Isabell mag keine Stubentiger. Eigentlich kann sie Tiere überhaupt nicht leiden. Ihrer Meinung nach sind sie schmutzig, übertragen Krankheiten und machen Arbeit. Also alles, auf das sie verzichten kann. Sie könnte jedes Mal schreien, wenn Serenas Klamotten mit Katzenhaaren bedeckt sind.
»Ksch, ksch«, versucht sie ihn erfolglos zu verscheuchen.
Gedankenverloren überlegt sie, was sie tun soll. Isabell ist bemüht, vor anderen keine Schwäche zu zeigen, selbst vor Serena spielt sie möglichst die Starke. Natürlich klappt das nicht immer. Vor ihrer besten Freundin hat sie schon ein paar Mal geweint. In dieser Situation will sie besonders tough sein, aber es gelingt ihr kaum.
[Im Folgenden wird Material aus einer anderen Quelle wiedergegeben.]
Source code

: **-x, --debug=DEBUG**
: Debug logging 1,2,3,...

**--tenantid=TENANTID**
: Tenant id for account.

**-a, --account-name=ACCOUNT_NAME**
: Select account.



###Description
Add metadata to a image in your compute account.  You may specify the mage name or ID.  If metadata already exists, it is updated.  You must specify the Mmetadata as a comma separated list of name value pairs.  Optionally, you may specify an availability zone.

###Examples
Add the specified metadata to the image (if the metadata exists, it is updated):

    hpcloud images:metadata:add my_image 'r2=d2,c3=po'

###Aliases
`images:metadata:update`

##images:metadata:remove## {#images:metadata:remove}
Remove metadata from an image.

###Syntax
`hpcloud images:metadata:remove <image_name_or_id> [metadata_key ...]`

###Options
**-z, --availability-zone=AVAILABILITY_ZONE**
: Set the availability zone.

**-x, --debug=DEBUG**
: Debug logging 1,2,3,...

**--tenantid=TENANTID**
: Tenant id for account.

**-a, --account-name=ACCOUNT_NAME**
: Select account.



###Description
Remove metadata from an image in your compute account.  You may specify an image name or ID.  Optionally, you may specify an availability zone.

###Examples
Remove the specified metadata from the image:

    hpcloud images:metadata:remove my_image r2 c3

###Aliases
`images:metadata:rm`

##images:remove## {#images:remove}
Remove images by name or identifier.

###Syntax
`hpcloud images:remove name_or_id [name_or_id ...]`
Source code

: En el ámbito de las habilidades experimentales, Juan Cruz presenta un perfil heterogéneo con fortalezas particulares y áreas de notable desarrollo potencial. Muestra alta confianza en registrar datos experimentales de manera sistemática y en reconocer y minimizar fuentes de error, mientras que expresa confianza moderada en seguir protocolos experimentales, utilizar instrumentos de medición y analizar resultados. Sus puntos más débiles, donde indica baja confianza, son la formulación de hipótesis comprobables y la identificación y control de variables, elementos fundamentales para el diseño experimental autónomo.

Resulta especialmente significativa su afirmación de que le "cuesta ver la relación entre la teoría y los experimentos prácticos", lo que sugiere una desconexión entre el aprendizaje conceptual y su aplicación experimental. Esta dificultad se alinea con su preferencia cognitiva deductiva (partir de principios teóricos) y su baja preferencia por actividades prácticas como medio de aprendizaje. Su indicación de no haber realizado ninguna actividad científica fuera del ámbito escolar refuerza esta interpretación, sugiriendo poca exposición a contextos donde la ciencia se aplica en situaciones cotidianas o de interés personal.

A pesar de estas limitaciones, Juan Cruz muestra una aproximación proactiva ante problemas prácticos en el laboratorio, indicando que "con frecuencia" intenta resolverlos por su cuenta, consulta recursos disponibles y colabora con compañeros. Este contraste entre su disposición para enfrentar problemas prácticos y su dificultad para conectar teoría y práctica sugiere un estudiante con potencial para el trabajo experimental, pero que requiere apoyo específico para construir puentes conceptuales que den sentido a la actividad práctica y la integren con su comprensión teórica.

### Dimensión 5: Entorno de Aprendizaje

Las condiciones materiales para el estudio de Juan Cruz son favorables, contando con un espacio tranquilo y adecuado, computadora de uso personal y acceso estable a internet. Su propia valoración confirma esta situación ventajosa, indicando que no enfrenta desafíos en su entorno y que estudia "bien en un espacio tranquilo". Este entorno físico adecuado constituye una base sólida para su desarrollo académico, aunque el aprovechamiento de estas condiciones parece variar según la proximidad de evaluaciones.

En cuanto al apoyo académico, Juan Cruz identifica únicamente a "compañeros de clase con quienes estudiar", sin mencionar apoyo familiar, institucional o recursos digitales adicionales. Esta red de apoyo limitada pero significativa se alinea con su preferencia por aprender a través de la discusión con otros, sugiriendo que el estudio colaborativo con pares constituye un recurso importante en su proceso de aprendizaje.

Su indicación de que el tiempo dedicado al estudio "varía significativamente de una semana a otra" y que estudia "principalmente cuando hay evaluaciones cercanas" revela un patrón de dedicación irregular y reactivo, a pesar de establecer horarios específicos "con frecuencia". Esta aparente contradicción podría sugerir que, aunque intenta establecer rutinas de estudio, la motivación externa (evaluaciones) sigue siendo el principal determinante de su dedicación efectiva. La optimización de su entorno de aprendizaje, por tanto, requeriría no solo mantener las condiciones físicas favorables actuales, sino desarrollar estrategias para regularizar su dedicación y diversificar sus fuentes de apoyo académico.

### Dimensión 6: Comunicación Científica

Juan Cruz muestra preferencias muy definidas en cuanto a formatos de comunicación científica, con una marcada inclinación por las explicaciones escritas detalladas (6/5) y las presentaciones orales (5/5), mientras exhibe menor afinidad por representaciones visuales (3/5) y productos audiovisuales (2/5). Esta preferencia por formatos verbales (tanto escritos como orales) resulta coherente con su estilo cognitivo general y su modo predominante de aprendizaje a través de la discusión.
Auf so ein Durcheinander kann man sich auch nicht vorbereiten. So etwas passiert sonst nur in Filmen.
Apropos Filme!
Irgendwann hat Isabell einen Film gesehen, indem etwas Ähnliches geschehen ist. Angestrengt versucht sie, sich zu erinnern, wie das gewesen ist. Sie weiß nur noch, dass dabei ein Mann mit einer Frau die Identität getauscht hat. Aber ihr fällt beim besten Willen nicht ein, wie die beiden das wieder rückgängig gemacht haben.